2. Create a buffer wrapper with a swappable backend. Put all Buffer.Server calls behind a behaviour module. Use the real backend in production, an in-memory stub in tests.

# lib/my_ext/buffer.ex (behaviour + delegator)
defmodule MyExt.Buffer do
  @backend Application.compile_env(:my_ext, :buffer_backend, MyExt.Buffer.Minga)
  def cursor(buf), do: @backend.cursor(buf)
  def line_at(buf, n), do: @backend.line_at(buf, n)
  # ...
end

# test/support/buffer_stub.ex (in-memory Agent)
# config/test.exs: config :my_ext, buffer_backend: MyExt.Buffer.Stub

The stub must actually apply text edits (not just record them), because functions like heading-move read, write, then read again in sequence.

3. Extract registration data.
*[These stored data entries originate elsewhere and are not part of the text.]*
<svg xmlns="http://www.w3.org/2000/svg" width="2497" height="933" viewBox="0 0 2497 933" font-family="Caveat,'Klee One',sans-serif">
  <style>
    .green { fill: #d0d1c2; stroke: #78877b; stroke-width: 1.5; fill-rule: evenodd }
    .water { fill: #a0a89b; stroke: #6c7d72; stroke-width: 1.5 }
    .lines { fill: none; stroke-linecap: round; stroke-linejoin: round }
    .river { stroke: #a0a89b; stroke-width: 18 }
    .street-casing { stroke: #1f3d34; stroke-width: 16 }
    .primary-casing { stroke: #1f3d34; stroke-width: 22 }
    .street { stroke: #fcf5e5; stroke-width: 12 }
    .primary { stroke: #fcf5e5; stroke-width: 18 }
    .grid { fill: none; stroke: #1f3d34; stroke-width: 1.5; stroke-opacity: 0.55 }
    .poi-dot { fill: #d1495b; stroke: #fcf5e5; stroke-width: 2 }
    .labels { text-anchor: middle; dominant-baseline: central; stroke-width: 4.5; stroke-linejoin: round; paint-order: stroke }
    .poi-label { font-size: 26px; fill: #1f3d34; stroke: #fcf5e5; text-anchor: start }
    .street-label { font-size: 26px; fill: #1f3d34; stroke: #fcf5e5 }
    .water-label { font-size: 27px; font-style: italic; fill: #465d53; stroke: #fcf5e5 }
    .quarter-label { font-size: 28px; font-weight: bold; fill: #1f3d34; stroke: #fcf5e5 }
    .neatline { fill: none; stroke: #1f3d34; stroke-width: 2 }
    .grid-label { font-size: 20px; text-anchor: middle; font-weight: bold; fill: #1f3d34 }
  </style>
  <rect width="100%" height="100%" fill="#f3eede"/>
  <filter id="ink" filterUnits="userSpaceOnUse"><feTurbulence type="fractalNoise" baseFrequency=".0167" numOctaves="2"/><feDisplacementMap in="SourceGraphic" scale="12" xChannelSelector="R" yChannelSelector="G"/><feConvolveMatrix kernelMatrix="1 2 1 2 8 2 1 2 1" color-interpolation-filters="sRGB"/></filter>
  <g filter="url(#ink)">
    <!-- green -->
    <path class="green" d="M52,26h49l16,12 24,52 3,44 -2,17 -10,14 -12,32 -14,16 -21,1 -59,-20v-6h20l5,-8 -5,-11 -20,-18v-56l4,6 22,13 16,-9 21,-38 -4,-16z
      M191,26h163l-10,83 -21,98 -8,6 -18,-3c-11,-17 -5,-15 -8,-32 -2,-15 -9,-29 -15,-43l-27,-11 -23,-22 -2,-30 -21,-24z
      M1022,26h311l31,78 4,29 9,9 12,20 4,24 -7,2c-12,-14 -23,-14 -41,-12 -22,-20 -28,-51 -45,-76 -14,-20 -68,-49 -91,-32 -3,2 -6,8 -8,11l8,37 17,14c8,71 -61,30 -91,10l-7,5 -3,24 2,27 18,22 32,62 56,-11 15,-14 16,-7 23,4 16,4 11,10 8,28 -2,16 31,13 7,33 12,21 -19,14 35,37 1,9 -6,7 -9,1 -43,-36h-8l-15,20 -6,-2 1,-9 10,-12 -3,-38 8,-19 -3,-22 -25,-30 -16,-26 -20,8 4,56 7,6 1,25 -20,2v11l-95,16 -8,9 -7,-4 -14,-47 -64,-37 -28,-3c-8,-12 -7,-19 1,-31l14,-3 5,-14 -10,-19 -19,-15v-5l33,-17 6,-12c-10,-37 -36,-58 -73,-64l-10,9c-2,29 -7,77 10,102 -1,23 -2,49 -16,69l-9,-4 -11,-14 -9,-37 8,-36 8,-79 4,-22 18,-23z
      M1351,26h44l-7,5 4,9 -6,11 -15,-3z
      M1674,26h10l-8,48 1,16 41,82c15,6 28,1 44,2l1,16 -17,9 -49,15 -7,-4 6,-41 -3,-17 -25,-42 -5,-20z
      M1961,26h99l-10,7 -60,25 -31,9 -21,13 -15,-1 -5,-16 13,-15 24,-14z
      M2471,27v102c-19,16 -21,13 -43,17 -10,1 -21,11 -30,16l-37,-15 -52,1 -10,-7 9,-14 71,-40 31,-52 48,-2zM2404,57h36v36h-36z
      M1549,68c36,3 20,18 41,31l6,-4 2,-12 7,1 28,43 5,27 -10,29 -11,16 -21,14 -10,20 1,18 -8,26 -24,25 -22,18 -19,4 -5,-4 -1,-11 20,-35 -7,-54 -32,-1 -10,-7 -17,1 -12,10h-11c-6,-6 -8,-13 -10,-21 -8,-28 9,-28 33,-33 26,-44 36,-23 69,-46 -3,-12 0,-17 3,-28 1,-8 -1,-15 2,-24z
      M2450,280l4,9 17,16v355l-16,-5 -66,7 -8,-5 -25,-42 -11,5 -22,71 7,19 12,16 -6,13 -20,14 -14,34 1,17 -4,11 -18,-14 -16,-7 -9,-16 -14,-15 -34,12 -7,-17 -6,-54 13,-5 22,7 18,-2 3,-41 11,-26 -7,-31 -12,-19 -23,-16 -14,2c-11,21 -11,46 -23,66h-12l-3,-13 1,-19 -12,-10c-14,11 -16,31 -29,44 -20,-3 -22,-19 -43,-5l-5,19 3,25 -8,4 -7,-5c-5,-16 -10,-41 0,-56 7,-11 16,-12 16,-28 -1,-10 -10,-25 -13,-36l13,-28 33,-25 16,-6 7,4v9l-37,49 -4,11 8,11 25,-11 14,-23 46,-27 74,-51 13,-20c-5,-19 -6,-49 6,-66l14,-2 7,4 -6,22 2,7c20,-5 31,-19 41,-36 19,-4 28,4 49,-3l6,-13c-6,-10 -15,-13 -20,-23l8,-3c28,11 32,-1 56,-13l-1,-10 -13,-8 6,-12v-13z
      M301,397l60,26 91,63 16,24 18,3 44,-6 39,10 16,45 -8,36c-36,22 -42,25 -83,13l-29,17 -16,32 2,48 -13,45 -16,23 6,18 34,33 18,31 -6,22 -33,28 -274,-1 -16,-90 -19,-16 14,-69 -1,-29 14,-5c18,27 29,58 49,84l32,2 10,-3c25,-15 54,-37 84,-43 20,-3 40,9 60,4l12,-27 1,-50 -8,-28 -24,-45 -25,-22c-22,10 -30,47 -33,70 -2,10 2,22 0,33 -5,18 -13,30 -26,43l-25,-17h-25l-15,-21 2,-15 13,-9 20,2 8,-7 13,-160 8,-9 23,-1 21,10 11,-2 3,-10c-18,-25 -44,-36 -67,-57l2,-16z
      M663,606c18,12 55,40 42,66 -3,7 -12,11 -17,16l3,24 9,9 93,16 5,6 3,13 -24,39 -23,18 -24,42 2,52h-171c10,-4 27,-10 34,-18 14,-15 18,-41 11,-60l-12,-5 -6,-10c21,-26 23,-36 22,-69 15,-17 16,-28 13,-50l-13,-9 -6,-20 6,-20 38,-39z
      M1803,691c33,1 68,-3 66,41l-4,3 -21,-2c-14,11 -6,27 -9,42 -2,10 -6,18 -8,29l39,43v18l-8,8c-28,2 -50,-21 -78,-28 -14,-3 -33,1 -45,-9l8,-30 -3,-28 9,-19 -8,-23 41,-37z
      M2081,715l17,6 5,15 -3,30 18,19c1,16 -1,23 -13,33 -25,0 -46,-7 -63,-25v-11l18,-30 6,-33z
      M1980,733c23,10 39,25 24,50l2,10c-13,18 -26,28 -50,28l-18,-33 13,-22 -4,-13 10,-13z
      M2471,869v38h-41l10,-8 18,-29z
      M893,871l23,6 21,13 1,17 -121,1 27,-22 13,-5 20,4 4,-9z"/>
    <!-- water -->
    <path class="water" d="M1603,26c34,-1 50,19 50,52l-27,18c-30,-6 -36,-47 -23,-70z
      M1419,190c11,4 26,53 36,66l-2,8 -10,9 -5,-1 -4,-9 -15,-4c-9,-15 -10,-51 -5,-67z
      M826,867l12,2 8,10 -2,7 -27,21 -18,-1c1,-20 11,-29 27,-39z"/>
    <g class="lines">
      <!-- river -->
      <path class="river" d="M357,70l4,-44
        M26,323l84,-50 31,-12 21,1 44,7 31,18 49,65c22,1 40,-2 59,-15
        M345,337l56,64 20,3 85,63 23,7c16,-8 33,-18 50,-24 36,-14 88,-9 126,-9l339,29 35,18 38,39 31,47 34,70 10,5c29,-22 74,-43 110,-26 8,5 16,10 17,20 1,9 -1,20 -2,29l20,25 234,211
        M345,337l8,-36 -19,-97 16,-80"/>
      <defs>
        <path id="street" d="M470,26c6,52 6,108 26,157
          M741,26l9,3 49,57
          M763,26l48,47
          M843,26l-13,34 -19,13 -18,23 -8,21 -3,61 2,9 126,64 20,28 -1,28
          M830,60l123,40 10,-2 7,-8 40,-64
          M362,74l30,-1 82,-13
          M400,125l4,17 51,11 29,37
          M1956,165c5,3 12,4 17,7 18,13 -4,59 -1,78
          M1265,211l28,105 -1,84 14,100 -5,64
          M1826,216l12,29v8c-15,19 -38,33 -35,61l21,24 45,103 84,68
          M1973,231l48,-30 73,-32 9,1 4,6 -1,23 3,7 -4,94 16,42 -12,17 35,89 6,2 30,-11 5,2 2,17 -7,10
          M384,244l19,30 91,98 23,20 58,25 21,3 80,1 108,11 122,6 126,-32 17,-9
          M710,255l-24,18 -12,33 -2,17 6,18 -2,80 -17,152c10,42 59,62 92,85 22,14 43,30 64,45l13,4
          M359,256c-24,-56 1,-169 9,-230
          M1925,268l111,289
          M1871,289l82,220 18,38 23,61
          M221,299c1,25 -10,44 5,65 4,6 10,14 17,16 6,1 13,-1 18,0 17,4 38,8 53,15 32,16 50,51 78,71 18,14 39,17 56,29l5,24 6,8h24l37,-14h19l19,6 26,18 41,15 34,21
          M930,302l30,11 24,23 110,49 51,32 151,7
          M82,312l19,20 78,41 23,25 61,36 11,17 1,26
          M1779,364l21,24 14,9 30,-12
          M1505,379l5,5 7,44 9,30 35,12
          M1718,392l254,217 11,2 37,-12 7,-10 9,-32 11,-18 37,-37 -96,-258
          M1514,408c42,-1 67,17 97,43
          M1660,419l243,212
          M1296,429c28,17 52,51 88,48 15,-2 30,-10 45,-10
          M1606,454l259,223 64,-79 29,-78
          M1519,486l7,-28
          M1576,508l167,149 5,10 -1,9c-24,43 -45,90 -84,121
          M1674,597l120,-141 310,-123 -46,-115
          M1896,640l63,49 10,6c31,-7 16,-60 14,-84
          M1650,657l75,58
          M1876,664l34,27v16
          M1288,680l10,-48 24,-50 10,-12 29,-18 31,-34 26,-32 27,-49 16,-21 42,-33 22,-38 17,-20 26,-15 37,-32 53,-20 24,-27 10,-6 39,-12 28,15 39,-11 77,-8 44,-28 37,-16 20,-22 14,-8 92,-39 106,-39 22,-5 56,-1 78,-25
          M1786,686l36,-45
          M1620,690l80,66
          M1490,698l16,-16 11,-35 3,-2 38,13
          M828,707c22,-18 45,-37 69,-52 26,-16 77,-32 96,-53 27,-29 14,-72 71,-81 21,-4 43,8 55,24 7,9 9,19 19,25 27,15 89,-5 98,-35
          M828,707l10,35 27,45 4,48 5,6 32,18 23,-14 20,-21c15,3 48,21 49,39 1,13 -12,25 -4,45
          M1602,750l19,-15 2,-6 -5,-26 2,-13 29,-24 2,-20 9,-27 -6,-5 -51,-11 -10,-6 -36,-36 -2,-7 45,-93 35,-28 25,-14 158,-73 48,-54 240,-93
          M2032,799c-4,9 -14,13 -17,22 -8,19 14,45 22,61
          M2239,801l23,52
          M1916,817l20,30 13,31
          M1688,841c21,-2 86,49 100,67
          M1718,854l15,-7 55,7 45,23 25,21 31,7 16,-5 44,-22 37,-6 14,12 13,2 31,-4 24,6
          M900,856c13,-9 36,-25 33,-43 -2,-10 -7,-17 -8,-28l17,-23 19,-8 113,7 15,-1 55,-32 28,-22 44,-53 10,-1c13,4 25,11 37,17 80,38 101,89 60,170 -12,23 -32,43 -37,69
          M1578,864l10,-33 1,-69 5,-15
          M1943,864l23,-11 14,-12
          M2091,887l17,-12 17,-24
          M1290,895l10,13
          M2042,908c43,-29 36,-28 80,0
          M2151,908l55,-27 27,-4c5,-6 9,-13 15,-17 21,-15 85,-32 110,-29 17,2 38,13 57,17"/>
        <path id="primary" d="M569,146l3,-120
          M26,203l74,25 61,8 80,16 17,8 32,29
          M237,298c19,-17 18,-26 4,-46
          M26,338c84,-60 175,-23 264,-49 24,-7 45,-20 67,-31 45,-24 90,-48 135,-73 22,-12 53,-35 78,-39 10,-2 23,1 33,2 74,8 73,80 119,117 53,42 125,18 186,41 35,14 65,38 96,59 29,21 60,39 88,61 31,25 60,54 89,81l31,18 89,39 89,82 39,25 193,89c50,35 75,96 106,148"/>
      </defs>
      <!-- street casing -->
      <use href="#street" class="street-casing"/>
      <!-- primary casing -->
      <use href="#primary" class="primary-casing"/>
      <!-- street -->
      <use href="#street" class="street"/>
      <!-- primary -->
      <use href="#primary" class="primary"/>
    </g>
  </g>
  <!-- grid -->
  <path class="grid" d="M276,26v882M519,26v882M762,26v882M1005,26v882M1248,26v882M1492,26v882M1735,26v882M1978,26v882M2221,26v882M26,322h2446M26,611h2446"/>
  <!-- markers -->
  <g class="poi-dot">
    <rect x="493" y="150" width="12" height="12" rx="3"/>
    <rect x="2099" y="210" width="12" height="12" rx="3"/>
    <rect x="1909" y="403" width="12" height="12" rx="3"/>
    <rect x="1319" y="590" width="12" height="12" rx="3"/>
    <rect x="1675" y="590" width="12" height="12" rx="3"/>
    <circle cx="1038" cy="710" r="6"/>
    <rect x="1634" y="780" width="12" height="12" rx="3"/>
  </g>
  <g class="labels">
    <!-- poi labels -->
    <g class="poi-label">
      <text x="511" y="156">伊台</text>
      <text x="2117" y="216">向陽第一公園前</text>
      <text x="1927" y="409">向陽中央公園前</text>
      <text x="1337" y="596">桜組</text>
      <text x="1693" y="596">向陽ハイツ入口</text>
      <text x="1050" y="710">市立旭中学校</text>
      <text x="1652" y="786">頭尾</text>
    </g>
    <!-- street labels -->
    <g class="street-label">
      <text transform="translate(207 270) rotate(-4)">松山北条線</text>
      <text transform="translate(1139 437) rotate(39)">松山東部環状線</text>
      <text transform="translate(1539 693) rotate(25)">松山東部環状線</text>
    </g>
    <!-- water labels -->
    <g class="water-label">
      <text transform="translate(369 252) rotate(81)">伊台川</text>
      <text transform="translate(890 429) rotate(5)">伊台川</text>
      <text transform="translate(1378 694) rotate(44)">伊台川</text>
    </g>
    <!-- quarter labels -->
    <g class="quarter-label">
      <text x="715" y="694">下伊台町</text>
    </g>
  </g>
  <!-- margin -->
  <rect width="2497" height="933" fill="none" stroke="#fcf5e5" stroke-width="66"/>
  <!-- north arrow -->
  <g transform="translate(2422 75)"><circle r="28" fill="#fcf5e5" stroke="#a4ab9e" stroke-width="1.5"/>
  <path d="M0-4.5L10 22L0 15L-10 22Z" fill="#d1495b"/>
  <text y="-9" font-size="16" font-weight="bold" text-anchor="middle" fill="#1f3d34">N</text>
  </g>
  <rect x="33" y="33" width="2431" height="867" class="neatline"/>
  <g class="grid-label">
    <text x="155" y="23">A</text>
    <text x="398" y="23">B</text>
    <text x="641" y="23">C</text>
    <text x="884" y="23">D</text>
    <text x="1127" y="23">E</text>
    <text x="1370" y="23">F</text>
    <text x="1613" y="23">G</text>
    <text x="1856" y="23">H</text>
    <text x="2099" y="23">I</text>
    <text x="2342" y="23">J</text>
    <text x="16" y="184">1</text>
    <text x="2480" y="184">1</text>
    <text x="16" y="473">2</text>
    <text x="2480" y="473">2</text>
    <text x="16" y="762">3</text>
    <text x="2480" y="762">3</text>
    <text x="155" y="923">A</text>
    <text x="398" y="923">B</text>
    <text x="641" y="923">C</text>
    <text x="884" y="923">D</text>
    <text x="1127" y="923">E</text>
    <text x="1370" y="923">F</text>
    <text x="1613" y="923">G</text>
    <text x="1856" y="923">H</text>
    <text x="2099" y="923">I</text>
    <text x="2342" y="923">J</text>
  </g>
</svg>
Put "what to register" in *_definitions() functions that return pure data. Test the data (right names, right filetype scoping, right function arities) without calling Minga APIs:

# Test that all keybindings are scoped to the right filetype
for {_mode, _keys, _cmd, _desc, opts} <- Keybindings.binding_definitions() do
  assert Keyword.get(opts, :filetype) == :org
end

See minga-org for a complete real-world example of this architecture.